Hominídeos já tinham mãos similares às nossas há 3 milhões de anos


postado em 23/01/2015 09:05

A estrutura da mão dos ancestrais humanos remotos, que viveram há 3,2 milhões de anos, sugere que eles tinham a capacidade de segurar e usar ferramentas, embora ainda não as tivessem inventado, afirmaram antropólogos nesta quinta-feira.

Até agora não se acreditava que o "Australopithecus africanus", que viveu há dois ou três milhões de anos no que agora é a África do Sul, seria capaz de construir ferramentas - a primeira evidência delas data de 2,6 milhões de anos atrás -, mas suas mãos sugerem o contrário, segundo um estudo publicado na revista especializada Science.

O "Australopithecus africanus", uma criatura com aspecto simiesco e braços longos, com cérebro grande e que caminhava sobre duas patas, parece ter descido das árvores, adquirido destreza nas mãos e sido capaz de realizar movimentos motores finos.

As novas descobertas se baseiam em um novo estudo da estrutura esponjosa do osso, denominado trabecular, que pode revelar como os ossos eram usados enquanto o indivíduo estava vivo.

Por exemplo, os ossos trabeculares são muito diferentes nos humanos e nos chimpanzés, que não conseguem imitar a forma como a mão humana agarra algo com força, usando os polegares e os outros dedos.

No entanto, os fósseis de neandertais apresentam semelhanças maiores com as mãos dos humanos modernos neste sentido.
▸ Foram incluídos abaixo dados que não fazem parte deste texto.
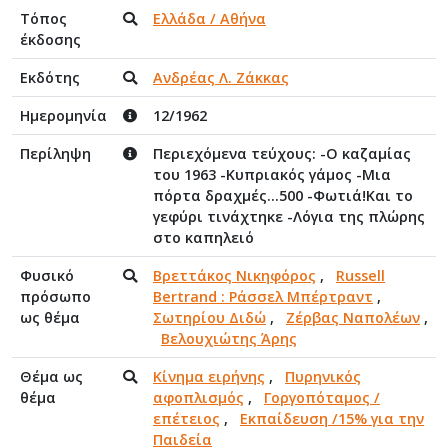
Τόπος
Ελλάδα / Αθήνα
έκδοσης
Εκδότης
Ανδρέας Λ. Ζάκκας
Ημερομηνία
12/1962
Περίληψη
Περιεχόμενα τεύχους: -Ο καζαμίας
του 1963 -Κυπριακός γάμος -Μια
πόρτα δραχμές...500 -Φωτιά!Και το
γεφύρι τινάχτηκε -Λόγια της πλώρης
στο καπηλειό
Φυσικό
Βρεττάκος Νικηφόρος
,
Russell
πρόσωπο
Bertrand : Ράσσελ Μπέρτραντ
,
ως θέμα
Σωτηρίου Διδώ
,
Ζέρβας Ναπολέων
,
Βελουχιώτης Άρης
Θέμα ως
Κίνημα ειρήνης
,
Πυρηνικός
θέμα
αφοπλισμός
,
Γοργοπόταμος /
επέτειος
,
Εκπαίδευση /15% για την
Παιδεία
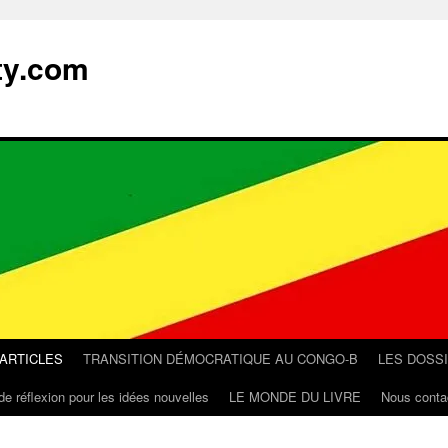
ty.com
 ARTICLES
TRANSITION DÉMOCRATIQUE AU CONGO-B
LES DOSS
de réflexion pour les idées nouvelles
LE MONDE DU LIVRE
Nous conta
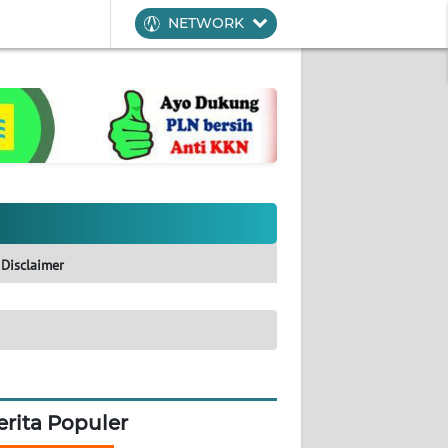
NETWORK
Disclaimer
erita Populer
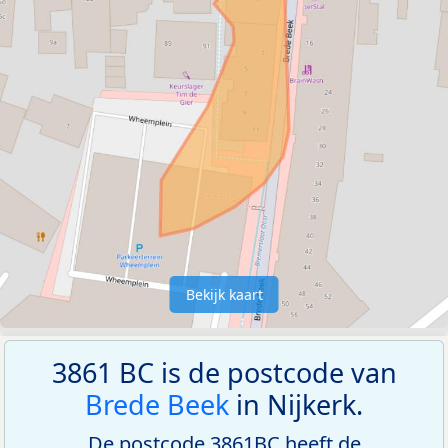
Bekijk kaart
3861 BC is de postcode van
Brede Beek
in Nijkerk.
De postcode 3861BC heeft de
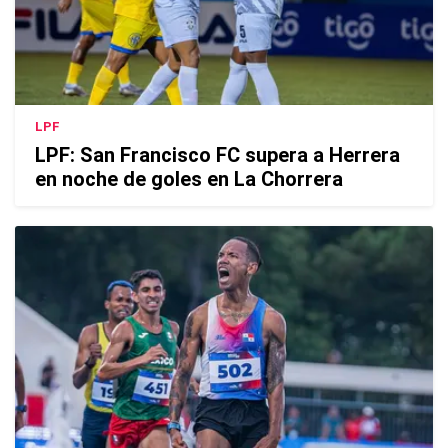
LPF
LPF: San Francisco FC supera a Herrera
en noche de goles en La Chorrera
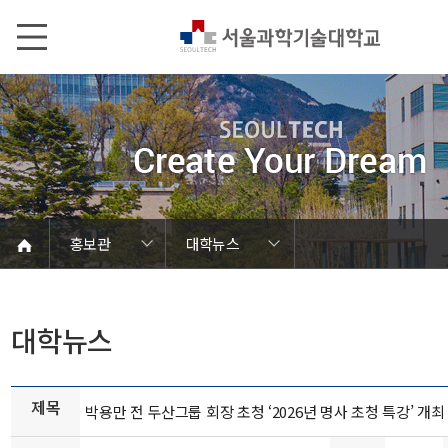
본문내용 바로가기
메인메뉴 바로가기
서브메뉴 바로가기
홍보관
대학뉴스
언론에서 본 SEOULTECH
서울과기대 소개
발전기금/동문
학칙 및 규정
캠퍼스 안내
열린총장실
동영상자료
대학현황
대학조직
대학상징
대학뉴스
연구성과
보도자료
브로슈어
학내행사
사진자료
음악자료
Global
홍보관
홍보관
대학뉴스
제목
박용만 전 두산그룹 회장 초청 ‘2026년 명사 초청 특강’ 개최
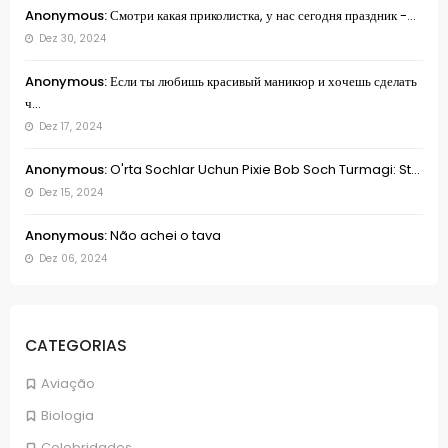
Anonymous:
Смотри какая приколистка, у нас сегодня праздник -...
Dez 30, 2024
Anonymous:
Если ты любишь красивый маникюр и хочешь сделать
ч...
Dez 17, 2024
Anonymous:
O'rta Sochlar Uchun Pixie Bob Soch Turmagi: St...
Dez 15, 2024
Anonymous:
Não achei o tava
Dez 06, 2024
CATEGORIAS
Aviação
Biologia
Celebridades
Os neandertais tinham a capacidade de usar ferramentas e fazer pinturas rupestres.

Os Australopithecus também "tinham um padrão de osso trabecular tipo humano no polegar e na palma (os metacarpianos) consistente com a oposição do polegar e dos dedos, tipicamente adotado quando se manipula ferramentas", revelou a Universidade de Kent em um comunicado.

"Estes resultados apoiam a evidência arqueológica previamente publicada sobre o uso de ferramentas de pedra nos Australopithecus e aporta provas esqueléticas que revelam que nossos ancestrais remotos tinham gestos parecidos aos dos humanos desde muito antes e mais frequentemente do que tinha sido considerado antes", prosseguiu.

O estudo incluiu cientistas da University College de Londres, do Instituto Max Planck de Antropologia Evolutiva de Leipzig, Alemanha e da Universidade de Tecnologia de Viena, na Áustria.